== Segment start ==
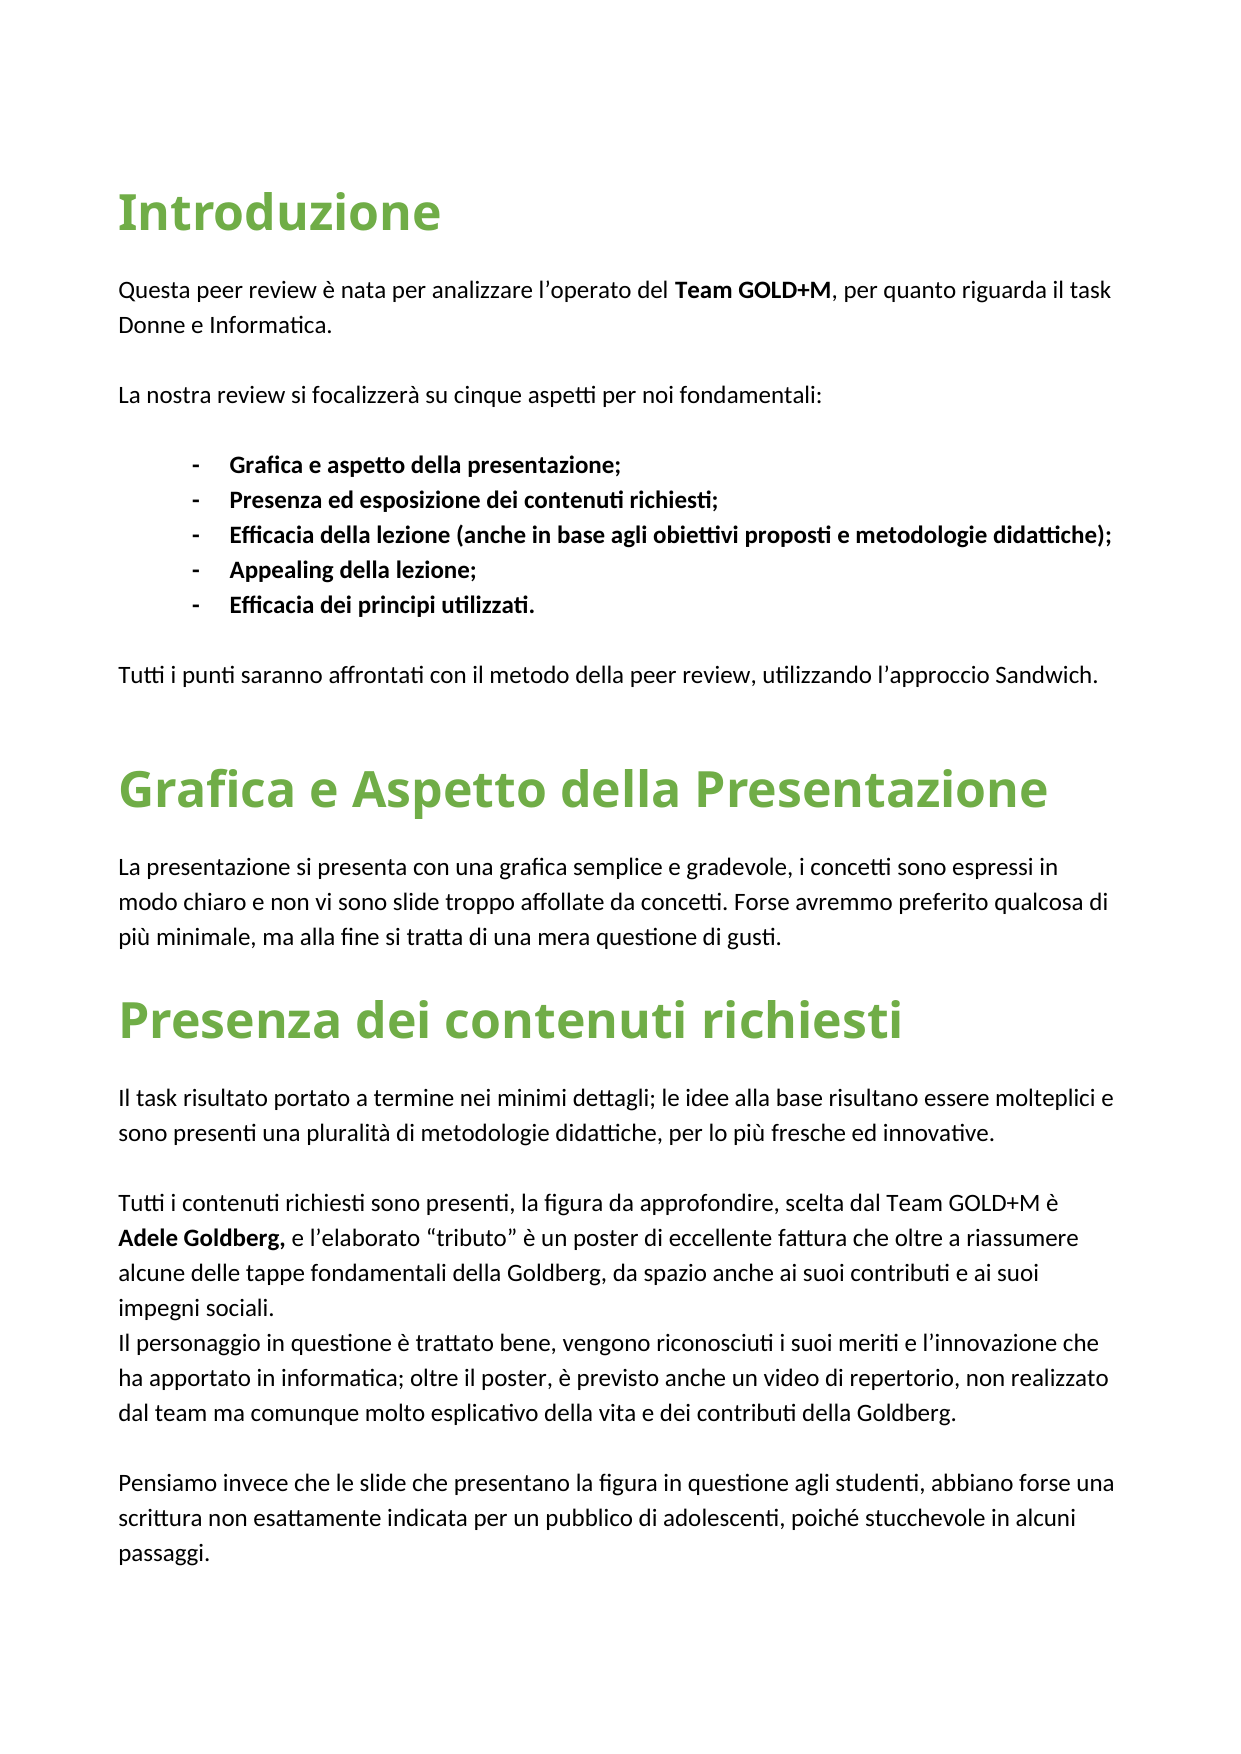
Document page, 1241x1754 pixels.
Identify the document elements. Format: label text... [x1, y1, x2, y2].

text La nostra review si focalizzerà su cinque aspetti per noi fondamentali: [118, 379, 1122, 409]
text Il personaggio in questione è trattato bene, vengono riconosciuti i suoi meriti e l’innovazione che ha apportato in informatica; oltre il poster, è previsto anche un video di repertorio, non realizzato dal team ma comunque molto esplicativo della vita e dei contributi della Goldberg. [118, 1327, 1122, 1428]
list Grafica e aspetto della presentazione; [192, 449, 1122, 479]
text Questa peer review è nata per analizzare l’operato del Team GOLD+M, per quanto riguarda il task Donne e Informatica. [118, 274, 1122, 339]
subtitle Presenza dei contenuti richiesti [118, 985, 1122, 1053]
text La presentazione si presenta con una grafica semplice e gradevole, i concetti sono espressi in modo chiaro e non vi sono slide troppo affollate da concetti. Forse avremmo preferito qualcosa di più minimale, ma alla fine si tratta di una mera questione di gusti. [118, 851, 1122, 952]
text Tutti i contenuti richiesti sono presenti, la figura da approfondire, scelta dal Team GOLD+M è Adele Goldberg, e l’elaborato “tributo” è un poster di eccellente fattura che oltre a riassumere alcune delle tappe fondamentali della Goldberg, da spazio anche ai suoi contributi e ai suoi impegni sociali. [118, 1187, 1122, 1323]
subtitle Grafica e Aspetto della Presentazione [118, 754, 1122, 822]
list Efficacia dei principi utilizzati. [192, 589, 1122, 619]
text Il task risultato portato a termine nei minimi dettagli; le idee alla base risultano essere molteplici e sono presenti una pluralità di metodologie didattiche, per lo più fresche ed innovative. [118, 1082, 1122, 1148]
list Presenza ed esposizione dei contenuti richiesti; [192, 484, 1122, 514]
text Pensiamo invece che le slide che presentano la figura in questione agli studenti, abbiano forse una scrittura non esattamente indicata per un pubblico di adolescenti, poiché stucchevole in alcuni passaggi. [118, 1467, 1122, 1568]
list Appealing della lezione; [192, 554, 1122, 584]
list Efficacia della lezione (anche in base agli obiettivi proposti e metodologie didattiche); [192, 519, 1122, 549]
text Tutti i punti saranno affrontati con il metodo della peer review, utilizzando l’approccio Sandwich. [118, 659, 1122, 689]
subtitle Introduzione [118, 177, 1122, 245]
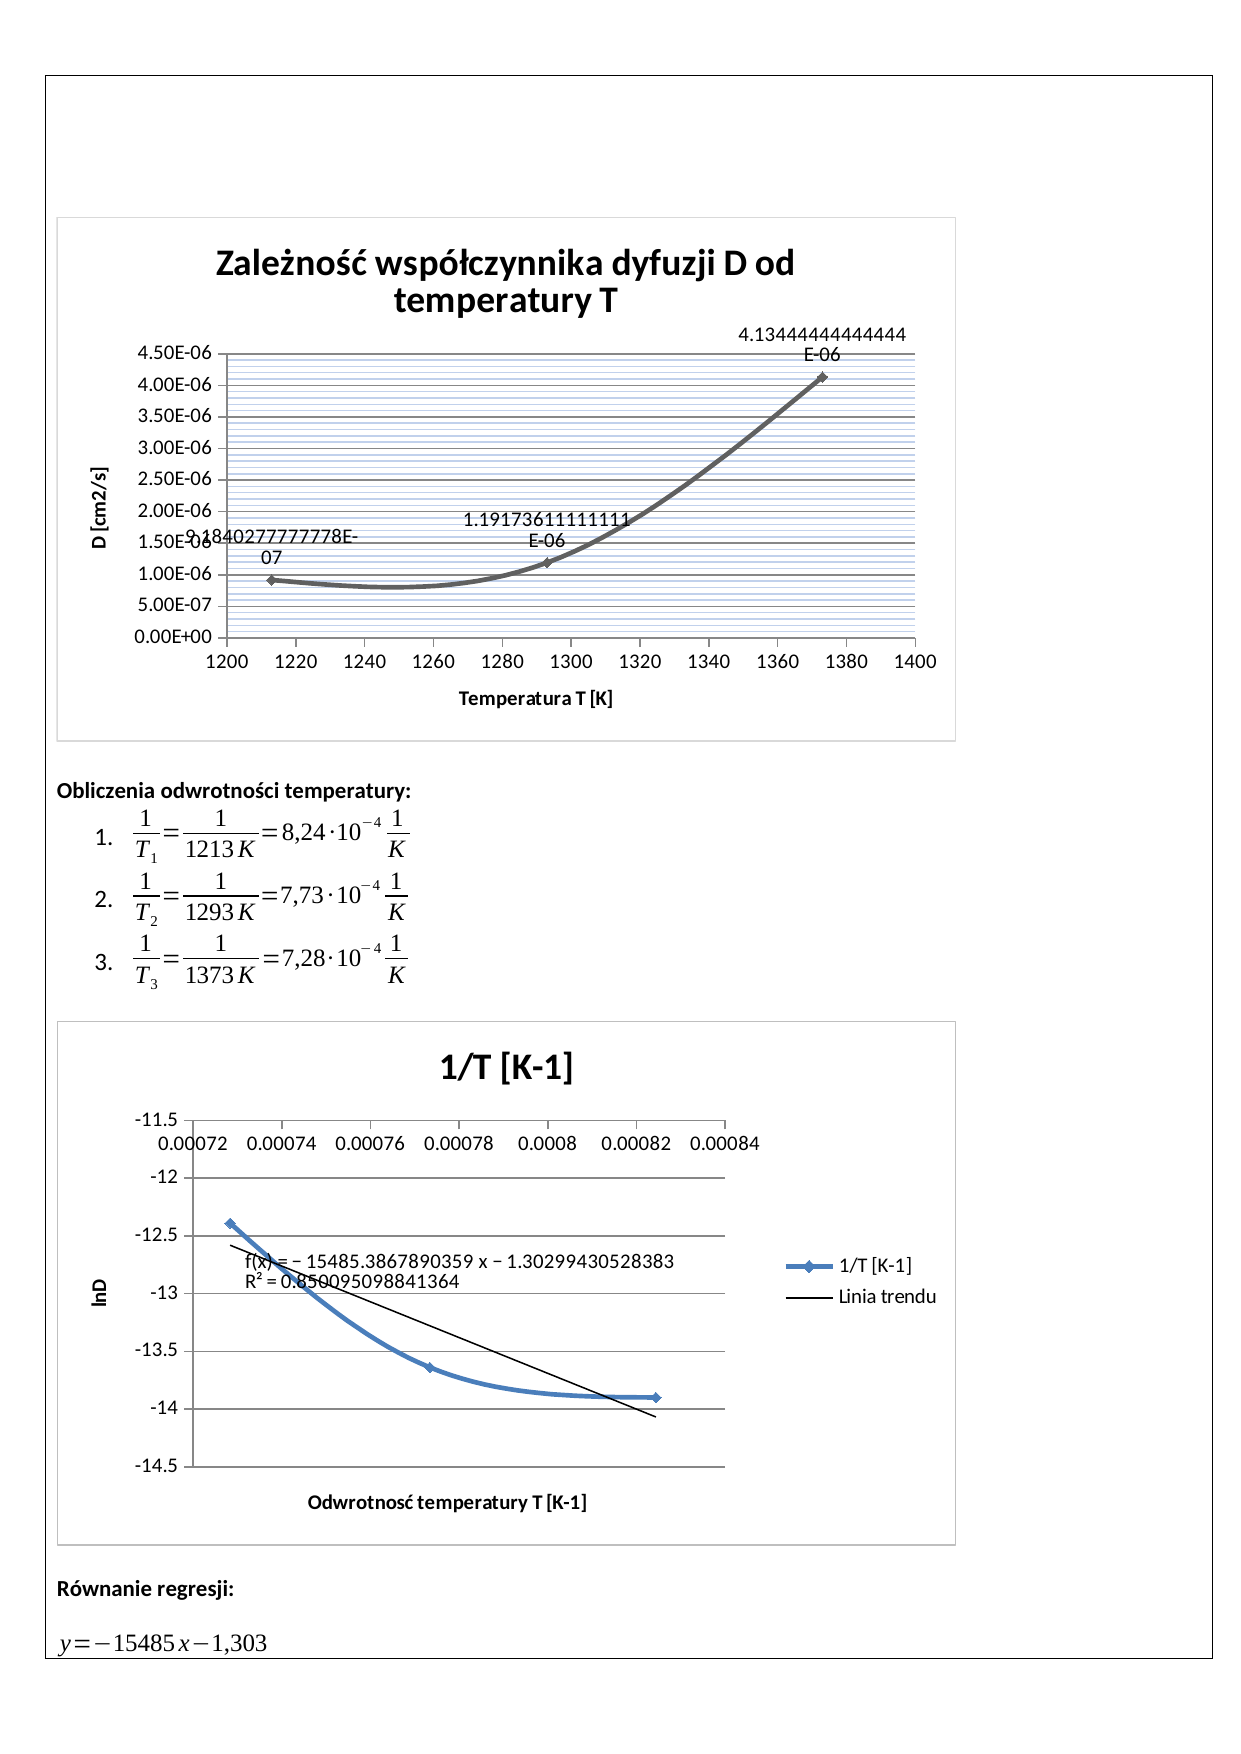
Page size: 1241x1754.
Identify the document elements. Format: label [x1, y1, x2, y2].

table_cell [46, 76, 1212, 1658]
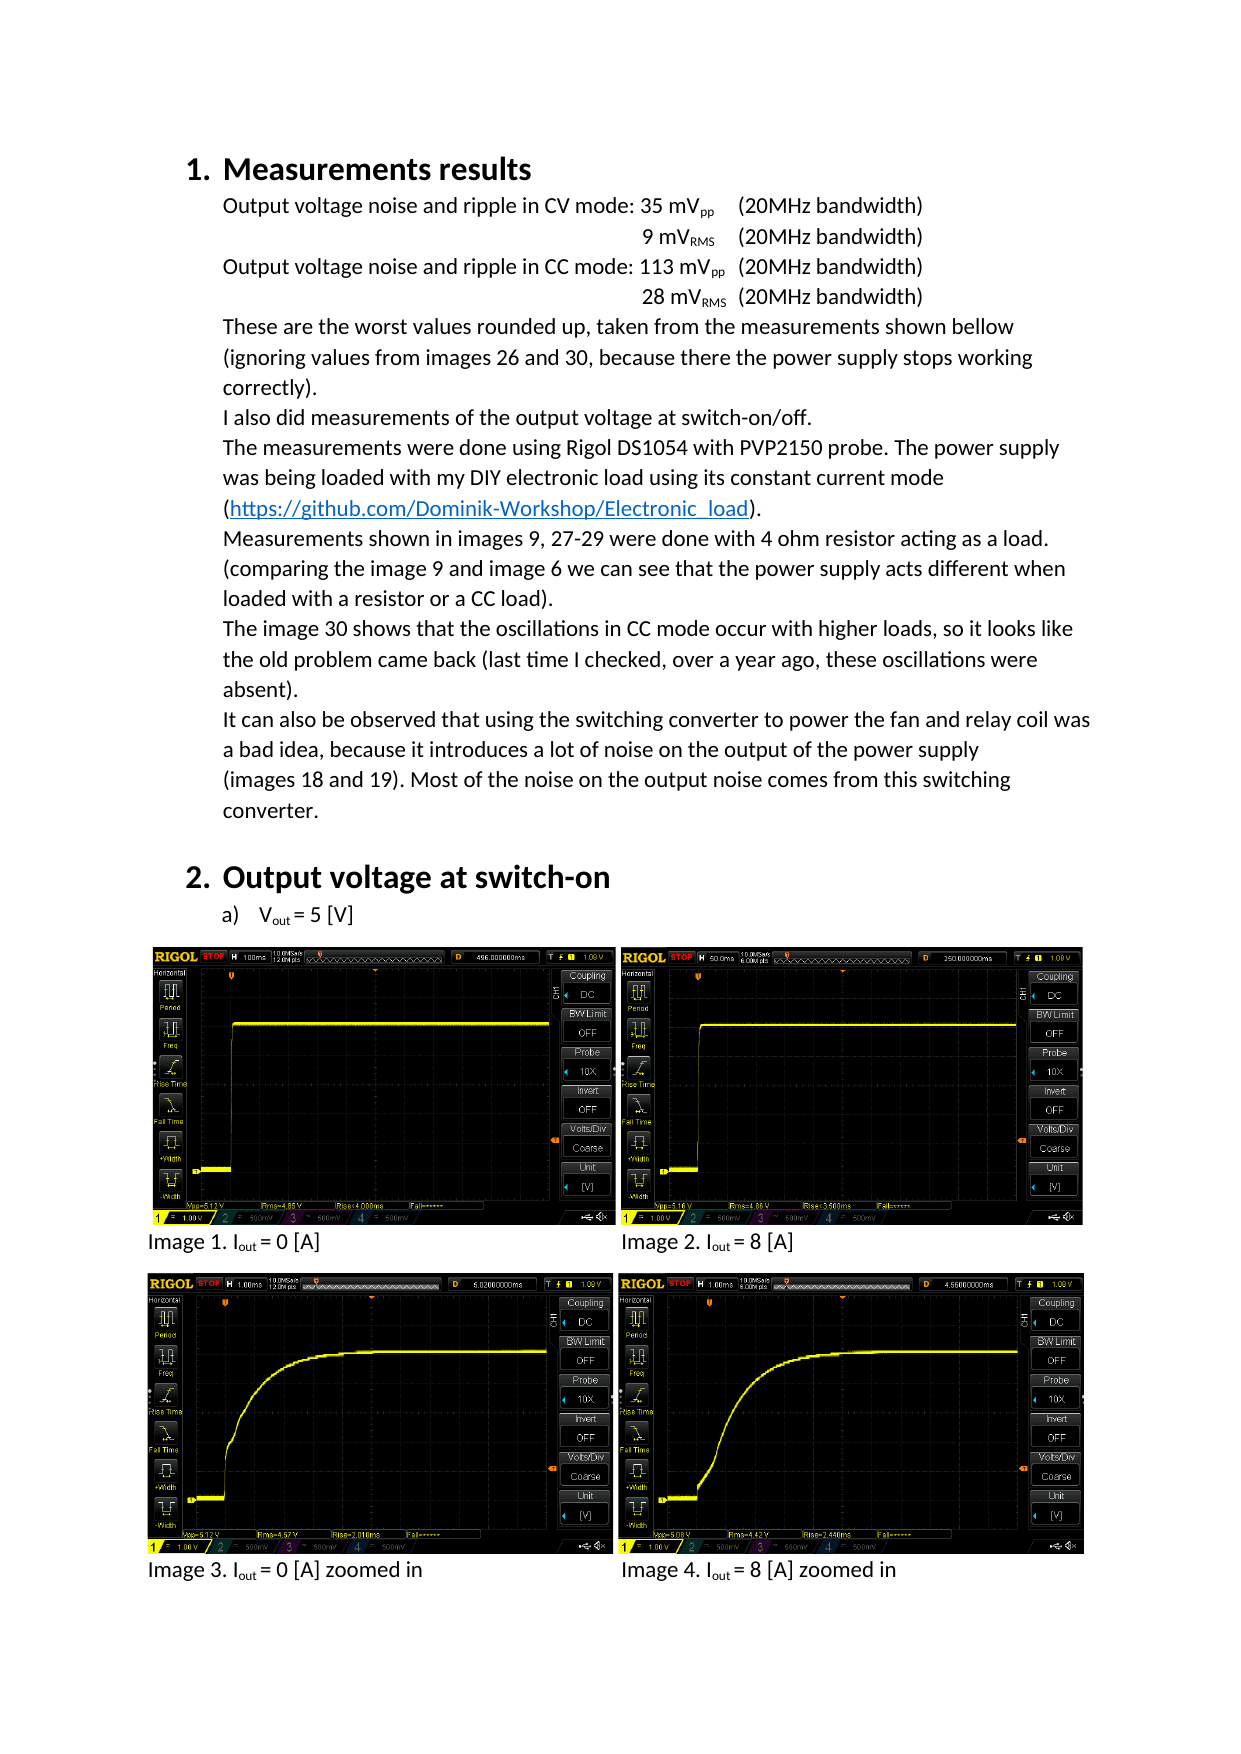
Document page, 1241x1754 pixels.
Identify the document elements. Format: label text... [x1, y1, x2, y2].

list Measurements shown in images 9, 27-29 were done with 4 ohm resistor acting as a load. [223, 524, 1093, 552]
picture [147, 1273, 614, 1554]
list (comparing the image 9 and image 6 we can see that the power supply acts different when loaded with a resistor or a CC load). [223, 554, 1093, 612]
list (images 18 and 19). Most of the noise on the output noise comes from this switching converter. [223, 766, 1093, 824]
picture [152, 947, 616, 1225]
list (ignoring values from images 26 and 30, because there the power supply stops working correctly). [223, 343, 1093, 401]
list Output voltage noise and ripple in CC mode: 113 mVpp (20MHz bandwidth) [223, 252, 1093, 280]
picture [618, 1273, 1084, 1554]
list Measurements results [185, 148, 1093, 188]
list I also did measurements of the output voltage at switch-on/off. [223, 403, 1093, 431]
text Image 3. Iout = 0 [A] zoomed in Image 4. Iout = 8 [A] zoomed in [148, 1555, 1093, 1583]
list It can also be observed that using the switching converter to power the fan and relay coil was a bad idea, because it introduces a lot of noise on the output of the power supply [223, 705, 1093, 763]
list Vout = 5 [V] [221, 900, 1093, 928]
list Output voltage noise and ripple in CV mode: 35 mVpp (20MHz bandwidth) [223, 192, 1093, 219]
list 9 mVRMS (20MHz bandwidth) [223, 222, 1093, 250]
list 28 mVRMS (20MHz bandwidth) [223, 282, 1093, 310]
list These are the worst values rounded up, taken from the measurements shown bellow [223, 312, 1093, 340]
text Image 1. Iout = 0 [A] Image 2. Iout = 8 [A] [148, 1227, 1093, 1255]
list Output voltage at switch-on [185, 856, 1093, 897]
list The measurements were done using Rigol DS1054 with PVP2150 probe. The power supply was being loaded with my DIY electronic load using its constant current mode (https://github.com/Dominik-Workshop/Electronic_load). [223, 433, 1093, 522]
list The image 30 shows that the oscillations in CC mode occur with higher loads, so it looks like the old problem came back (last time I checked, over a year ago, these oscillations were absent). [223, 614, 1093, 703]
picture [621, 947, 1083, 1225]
== Segment end ==
**Problem requirements:** What is the number of lines in the material above that carry the word "mVpp"? Respond with that count and nothing more.

**Expected answer:** 2